Cela pourrait être plus simple si tu nous expliquais le contexte.

Là, comme çà, je n'ai absolument aucune idée de ce dont tu parles  :Smile: 

Qu'est-ce qu'un "portage de chromebook"?

----------

## vlotho

portage, le gestionnaire de paquets ( de programme, de source, de ce qui correspond à apt-get ou au rpm ) de gentoo.

les chromebook sur lesquel est installer chrome os utilise portage comme gestionnaire de paquets et apparemment il ce synchronise sur l'arbre de gentoo ...

----------

## xaviermiller

Oui, d'accord... mais "portage de chromebook", ça ne me dit rien...

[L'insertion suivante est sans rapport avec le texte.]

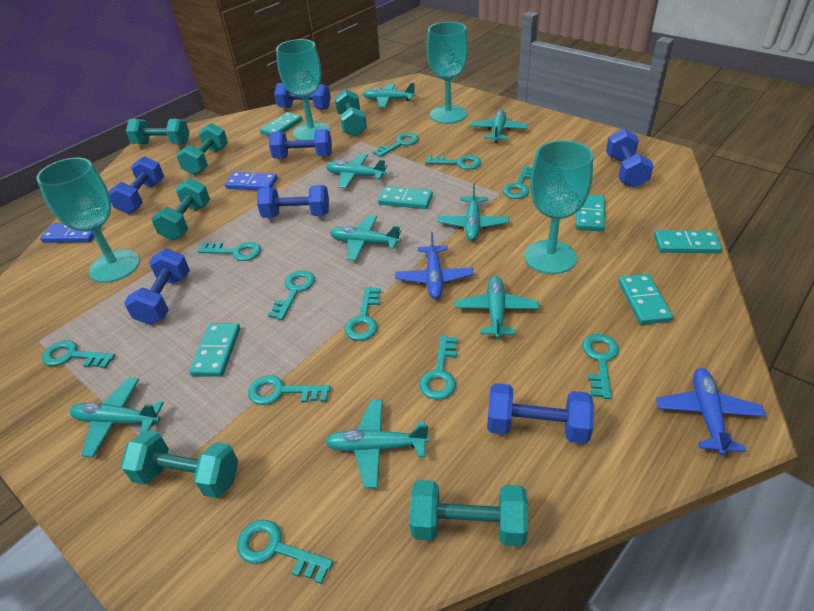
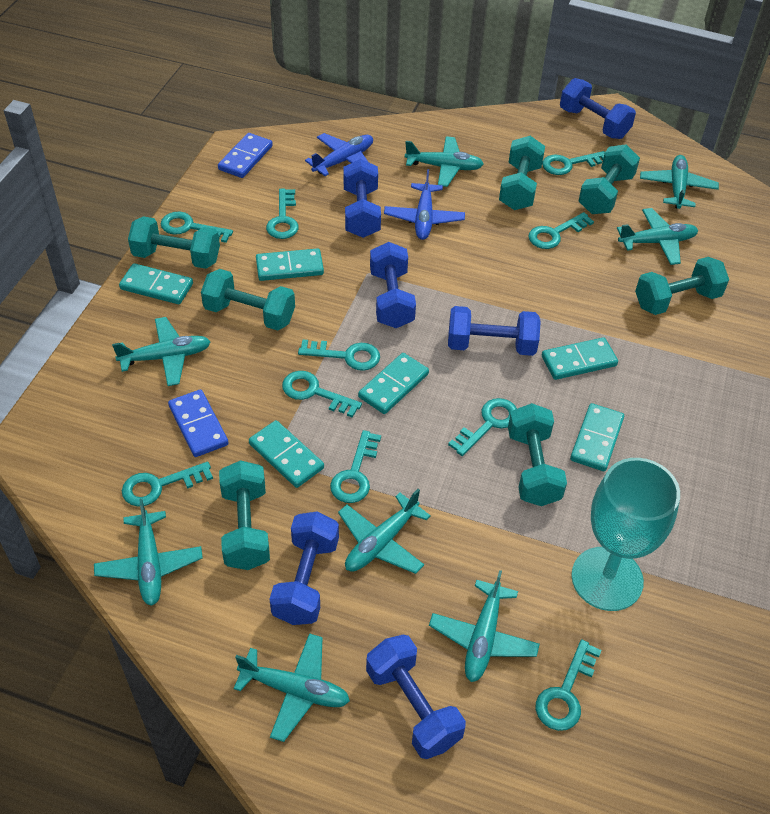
blue dumbbell: 7 -> 6
turquoise dumbbell: 6 -> 7
turquoise goblet: 4 -> 1
turquoise key: 11 -> 10

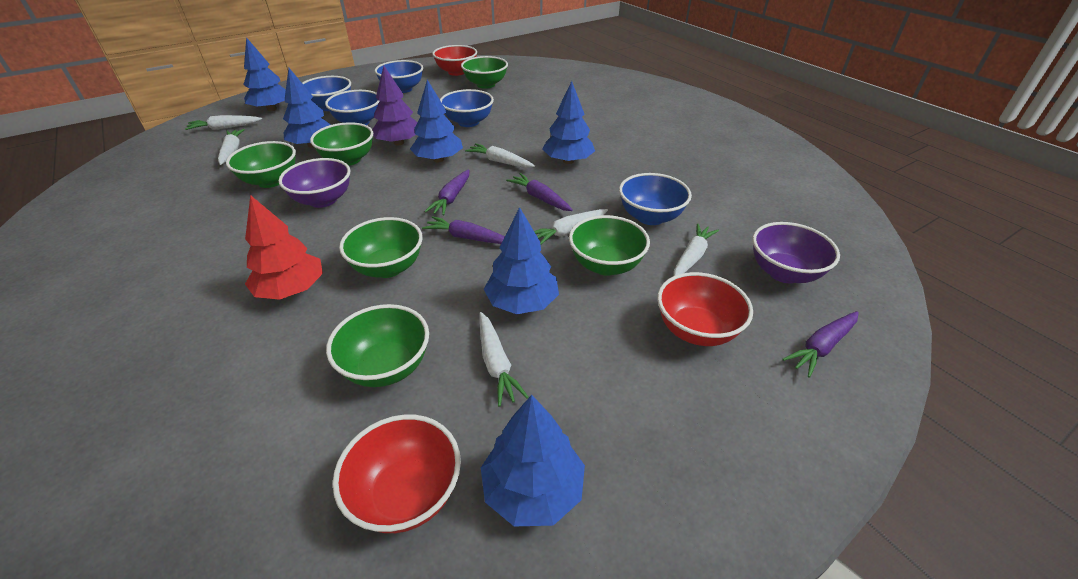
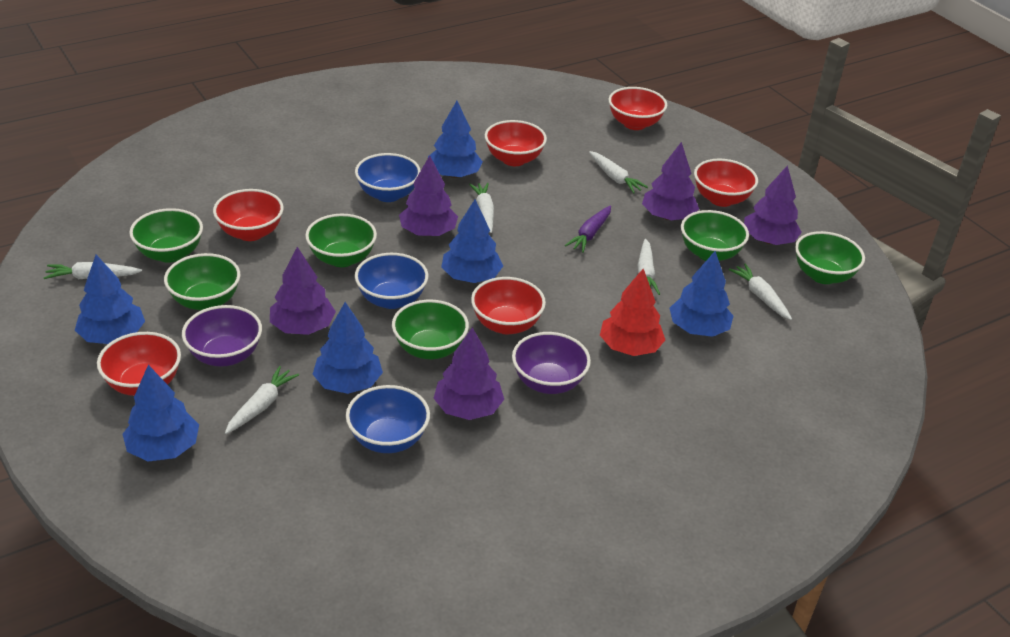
blue bowl: 5 -> 3
purple carrot: 4 -> 1
purple tree: 1 -> 5
red bowl: 3 -> 6

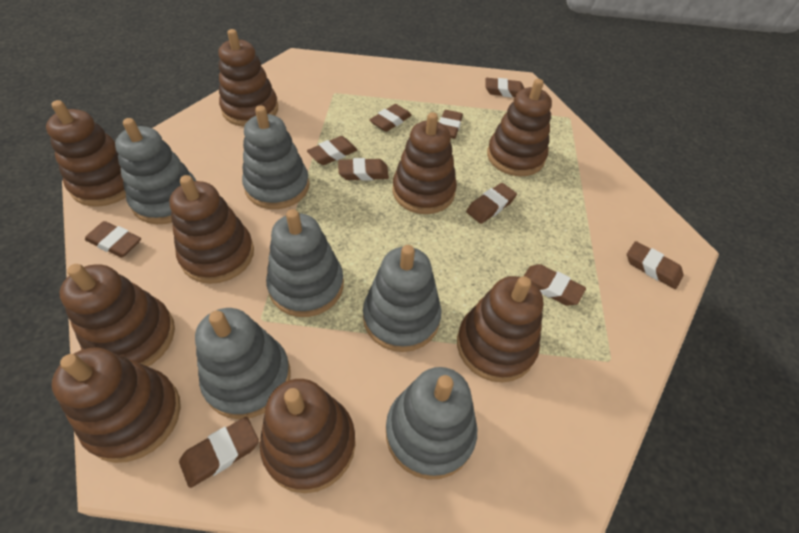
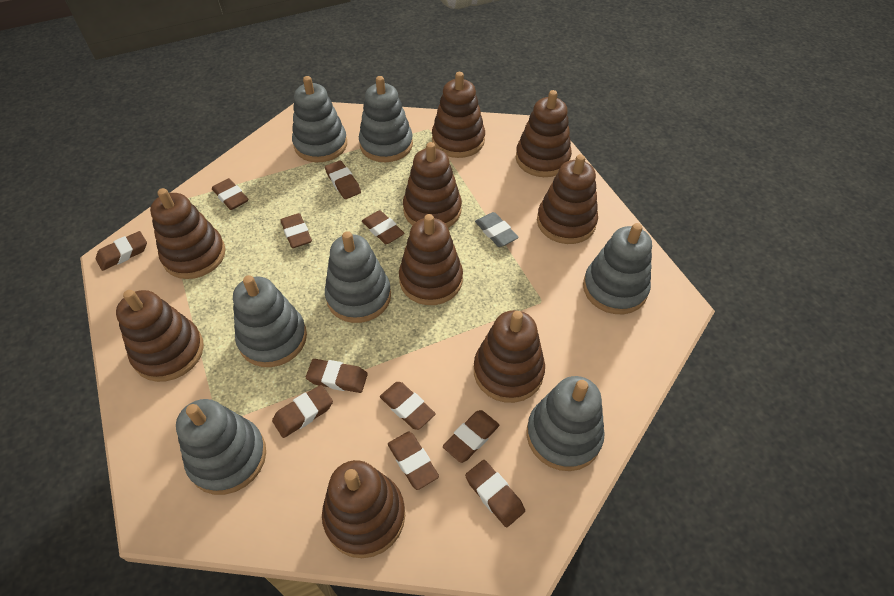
brown eraser: 10 -> 11
grey eraser: 0 -> 1
grey stacking toy: 6 -> 7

Comment y installes-tu Gentoo ? En démarrant un LiveLinux ARM et en suivant le manuel ?

----------

## vlotho

gentoo n'est pas installé, après je ne suis pas trop au courant du pourquoi du comment ... les chromebooks sont des netbooks particulier que chrome revend avec leur propre système d'exploitation ( chrome os ) et il est possible d'installer d'autre programme à l'aide de portage. on peut installer portage via la commande dev_install .. : 

http://www.chromium.org/chromium-os/how-tos-and-troubleshooting/install-software-on-base-images

http://www.chromium.org/chromium-os/how-tos-and-troubleshooting/portage-build-faq

en fait j'aurais besoin de debootstrap ...

en fait je crois qu'il n'y a qu'une très petite liste de programme installable mais peut être qu'il serait possible de contourner un peu le système pour avoir l'arbre complet de gentoo ...

----------

## xaviermiller

Hello,

Si je me souviens bien, ChromeOS se base sur Portage, en effet, mais n'a rien à voir avec Gentoo. Pour installer un Gentoo, il faut le faire via le manuel, et je ne suis pas sûr qu'un ChromeBook permette de démarrer autre chose que ChromeOS...

----------

## vlotho

apparemment il y aurait chrubuntu ( http://chromeos-cr48.blogspot.fr/ ) qui puissent s'installer sur un chromebook, mais aussi archlinux ( http://archlinuxarm.org/platforms/armv7/samsung/samsung-chromebook ) et debian ( https://wiki.debian.org/InstallingDebianOn/Samsung/ARMChromebook ). le seul problème auquel je me heurte actuellement c'est d'installer debootstrap, mais de ce que j'ai lu on peu importer des ebuilds sur le chrome os donc je pense que si je trouve une version de debootstrap pour arm ca devrais passer.

mon autre gros problème est que je n'arrive pas à écrire dans aucun fichier ... tout est en lecture seule, je comprend pas trop.

rien à voir avec gentoo mais page très intéressante à propos du chromebook ARM :

http://www.neowin.net/forum/topic/1173005-replacing-chrome-os-with-debian-jessie-on-the-samsung-series-3-chromebook-the-right-way/

http://solvitor.com/2013/09/02/a-better-arm-chromebook-lamp-stack-based-on-crouton-and-debian/

----------

## xaviermiller

Oui, enfin, ce sont des "chroots". Pour gentoo, regarde du côté de "Gentoo Prefix".

----------